**What you will do**
Return the following lines from the listing word for word, beginning with the line that contains "family: Derbidae" and ending with the line that contains "genus: Tettigonia", both of those lines included.

(Collected data entries)
++++++++++++++++++++

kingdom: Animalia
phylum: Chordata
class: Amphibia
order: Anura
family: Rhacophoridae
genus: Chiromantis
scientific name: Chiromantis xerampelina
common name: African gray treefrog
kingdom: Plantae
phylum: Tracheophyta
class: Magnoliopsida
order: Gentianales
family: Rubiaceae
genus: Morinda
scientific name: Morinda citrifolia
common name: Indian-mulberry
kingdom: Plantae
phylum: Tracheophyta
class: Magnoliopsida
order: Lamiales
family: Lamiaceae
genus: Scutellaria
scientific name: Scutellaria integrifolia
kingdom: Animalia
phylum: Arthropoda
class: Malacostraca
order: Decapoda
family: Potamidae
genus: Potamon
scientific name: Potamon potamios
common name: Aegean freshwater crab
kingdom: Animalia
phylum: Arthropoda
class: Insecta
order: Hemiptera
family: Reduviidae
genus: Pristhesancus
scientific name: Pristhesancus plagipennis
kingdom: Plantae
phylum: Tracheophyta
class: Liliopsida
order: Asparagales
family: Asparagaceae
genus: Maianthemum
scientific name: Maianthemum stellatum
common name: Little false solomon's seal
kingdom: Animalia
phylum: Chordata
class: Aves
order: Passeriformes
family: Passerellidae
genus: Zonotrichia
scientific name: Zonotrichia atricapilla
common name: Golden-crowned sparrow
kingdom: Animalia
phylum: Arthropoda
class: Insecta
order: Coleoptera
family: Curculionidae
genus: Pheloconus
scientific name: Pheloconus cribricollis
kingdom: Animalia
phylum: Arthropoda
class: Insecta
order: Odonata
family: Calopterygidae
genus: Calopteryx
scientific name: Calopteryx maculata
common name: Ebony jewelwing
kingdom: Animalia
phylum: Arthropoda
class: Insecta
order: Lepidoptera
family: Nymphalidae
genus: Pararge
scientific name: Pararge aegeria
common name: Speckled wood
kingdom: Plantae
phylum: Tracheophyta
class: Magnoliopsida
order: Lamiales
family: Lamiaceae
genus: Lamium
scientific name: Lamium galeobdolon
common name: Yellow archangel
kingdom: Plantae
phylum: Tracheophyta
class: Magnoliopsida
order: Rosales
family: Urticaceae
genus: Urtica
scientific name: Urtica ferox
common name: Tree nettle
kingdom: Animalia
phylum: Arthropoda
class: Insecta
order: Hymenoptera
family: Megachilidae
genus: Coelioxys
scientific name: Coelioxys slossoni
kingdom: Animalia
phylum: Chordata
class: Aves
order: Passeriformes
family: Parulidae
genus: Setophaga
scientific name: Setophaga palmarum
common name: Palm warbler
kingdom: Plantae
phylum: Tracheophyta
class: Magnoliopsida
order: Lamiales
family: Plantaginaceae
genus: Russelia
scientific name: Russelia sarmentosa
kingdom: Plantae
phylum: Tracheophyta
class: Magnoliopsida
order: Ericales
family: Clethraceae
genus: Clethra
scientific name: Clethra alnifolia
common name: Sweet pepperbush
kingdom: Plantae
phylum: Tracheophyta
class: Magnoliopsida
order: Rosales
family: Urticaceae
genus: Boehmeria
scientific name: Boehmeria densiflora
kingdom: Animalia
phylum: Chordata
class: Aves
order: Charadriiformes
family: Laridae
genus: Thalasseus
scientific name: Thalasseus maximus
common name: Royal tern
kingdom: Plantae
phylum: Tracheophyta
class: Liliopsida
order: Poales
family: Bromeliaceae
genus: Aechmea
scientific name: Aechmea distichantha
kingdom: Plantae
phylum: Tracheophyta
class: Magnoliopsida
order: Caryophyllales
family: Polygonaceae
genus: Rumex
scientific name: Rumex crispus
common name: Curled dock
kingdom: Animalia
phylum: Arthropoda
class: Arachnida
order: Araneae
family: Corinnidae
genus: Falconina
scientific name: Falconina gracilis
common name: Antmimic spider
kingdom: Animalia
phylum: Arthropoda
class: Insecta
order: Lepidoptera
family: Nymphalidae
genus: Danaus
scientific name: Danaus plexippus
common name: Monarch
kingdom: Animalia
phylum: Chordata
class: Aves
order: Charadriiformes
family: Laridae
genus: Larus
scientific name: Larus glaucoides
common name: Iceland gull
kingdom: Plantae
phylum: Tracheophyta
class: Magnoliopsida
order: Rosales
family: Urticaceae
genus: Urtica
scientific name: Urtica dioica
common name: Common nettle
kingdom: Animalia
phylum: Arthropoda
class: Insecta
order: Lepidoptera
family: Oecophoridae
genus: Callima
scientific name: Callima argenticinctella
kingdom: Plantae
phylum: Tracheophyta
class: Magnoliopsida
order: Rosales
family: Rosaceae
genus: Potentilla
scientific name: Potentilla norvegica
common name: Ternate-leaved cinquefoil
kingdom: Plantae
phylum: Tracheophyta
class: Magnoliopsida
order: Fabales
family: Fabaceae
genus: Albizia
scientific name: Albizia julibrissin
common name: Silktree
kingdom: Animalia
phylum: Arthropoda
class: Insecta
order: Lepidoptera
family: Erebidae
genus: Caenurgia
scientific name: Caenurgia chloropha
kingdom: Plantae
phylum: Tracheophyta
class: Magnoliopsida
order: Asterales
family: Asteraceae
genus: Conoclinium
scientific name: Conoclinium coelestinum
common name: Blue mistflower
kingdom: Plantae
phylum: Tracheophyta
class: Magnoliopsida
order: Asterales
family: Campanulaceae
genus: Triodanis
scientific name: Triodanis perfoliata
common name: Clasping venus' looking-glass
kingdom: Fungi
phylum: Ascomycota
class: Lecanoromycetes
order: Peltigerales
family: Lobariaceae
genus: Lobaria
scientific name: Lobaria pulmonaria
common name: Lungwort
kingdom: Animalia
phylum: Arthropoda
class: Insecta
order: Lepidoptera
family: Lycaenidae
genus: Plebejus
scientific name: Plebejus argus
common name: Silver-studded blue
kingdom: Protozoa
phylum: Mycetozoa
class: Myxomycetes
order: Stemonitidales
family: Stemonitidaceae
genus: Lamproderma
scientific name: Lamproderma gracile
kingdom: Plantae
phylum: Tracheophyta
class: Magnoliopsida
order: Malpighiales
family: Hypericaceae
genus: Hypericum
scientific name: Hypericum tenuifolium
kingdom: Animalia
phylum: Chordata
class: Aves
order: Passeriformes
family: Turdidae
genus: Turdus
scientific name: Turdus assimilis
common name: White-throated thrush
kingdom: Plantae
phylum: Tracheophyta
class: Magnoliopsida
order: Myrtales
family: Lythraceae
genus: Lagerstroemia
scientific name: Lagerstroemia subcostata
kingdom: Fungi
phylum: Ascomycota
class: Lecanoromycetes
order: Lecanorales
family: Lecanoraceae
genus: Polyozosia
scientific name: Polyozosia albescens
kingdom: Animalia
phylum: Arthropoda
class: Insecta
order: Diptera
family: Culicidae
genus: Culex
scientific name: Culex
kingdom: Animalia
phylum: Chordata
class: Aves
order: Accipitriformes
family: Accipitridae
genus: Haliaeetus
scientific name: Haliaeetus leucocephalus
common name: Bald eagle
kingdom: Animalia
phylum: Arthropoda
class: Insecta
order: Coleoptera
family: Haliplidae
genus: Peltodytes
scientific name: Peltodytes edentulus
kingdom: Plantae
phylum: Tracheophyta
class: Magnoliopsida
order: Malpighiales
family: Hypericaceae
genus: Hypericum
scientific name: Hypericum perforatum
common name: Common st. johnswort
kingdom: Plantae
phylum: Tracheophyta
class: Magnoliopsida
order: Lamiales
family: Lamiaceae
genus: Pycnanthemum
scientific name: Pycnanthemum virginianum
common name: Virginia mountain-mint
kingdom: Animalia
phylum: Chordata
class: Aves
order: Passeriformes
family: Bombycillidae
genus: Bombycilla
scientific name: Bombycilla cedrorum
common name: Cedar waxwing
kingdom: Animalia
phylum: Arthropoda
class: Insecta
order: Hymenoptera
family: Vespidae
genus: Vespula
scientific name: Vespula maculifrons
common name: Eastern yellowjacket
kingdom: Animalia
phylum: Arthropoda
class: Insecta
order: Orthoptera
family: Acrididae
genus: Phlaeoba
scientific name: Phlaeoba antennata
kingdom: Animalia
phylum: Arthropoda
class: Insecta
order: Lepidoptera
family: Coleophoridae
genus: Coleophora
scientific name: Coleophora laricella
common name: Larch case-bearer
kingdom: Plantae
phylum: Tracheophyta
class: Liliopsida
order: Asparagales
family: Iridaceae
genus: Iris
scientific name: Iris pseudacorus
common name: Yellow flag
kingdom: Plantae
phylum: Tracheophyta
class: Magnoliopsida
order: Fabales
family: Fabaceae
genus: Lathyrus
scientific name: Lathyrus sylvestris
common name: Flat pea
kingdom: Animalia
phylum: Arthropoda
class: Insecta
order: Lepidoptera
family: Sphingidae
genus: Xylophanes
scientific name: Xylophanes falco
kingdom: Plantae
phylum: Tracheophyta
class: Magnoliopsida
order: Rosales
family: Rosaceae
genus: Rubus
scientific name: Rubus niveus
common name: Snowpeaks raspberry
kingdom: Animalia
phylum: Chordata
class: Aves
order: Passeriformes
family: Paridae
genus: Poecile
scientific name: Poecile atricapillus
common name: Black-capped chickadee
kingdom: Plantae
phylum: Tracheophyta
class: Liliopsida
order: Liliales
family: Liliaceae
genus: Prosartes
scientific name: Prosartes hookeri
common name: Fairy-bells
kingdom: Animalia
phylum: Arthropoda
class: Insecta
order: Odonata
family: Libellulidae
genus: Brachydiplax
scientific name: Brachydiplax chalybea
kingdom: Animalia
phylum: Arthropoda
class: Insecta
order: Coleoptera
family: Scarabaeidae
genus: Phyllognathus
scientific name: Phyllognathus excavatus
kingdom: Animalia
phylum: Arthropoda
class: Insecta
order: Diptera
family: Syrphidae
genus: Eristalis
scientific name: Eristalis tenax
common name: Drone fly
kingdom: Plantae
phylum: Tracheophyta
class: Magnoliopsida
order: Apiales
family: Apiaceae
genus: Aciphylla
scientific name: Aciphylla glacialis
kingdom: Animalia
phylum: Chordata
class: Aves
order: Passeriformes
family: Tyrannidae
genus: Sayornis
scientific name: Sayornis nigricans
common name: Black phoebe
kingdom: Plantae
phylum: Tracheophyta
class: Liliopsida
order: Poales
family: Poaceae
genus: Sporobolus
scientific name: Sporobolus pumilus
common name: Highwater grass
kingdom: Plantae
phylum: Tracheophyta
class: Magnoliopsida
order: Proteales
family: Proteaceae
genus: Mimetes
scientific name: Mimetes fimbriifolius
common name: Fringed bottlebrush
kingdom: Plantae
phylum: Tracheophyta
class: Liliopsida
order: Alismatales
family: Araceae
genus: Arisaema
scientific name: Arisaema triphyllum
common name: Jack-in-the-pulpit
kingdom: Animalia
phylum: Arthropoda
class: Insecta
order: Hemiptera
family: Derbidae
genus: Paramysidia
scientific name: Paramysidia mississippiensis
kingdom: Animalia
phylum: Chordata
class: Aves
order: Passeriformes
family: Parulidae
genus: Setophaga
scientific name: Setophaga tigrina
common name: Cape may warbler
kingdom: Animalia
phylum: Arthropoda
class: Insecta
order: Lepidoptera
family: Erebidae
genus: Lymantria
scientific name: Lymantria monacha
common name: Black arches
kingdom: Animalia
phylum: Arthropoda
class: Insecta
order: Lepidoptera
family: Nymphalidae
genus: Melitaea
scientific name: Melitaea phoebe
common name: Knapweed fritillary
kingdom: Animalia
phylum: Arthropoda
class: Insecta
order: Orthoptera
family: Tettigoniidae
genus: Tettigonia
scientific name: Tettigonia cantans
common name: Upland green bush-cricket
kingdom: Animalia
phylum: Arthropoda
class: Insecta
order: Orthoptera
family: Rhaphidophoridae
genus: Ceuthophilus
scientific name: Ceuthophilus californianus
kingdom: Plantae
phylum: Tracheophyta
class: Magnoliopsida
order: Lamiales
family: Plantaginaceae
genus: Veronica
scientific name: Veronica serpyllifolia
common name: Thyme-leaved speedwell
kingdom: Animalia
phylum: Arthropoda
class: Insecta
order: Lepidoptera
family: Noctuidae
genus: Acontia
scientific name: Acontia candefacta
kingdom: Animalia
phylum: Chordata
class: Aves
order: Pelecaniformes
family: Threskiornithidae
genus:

++++++++++++++++++++

**The response**
family: Derbidae
genus: Paramysidia
scientific name: Paramysidia mississippiensis
kingdom: Animalia
phylum: Chordata
class: Aves
order: Passeriformes
family: Parulidae
genus: Setophaga
scientific name: Setophaga tigrina
common name: Cape may warbler
kingdom: Animalia
phylum: Arthropoda
class: Insecta
order: Lepidoptera
family: Erebidae
genus: Lymantria
scientific name: Lymantria monacha
common name: Black arches
kingdom: Animalia
phylum: Arthropoda
class: Insecta
order: Lepidoptera
family: Nymphalidae
genus: Melitaea
scientific name: Melitaea phoebe
common name: Knapweed fritillary
kingdom: Animalia
phylum: Arthropoda
class: Insecta
order: Orthoptera
family: Tettigoniidae
genus: Tettigonia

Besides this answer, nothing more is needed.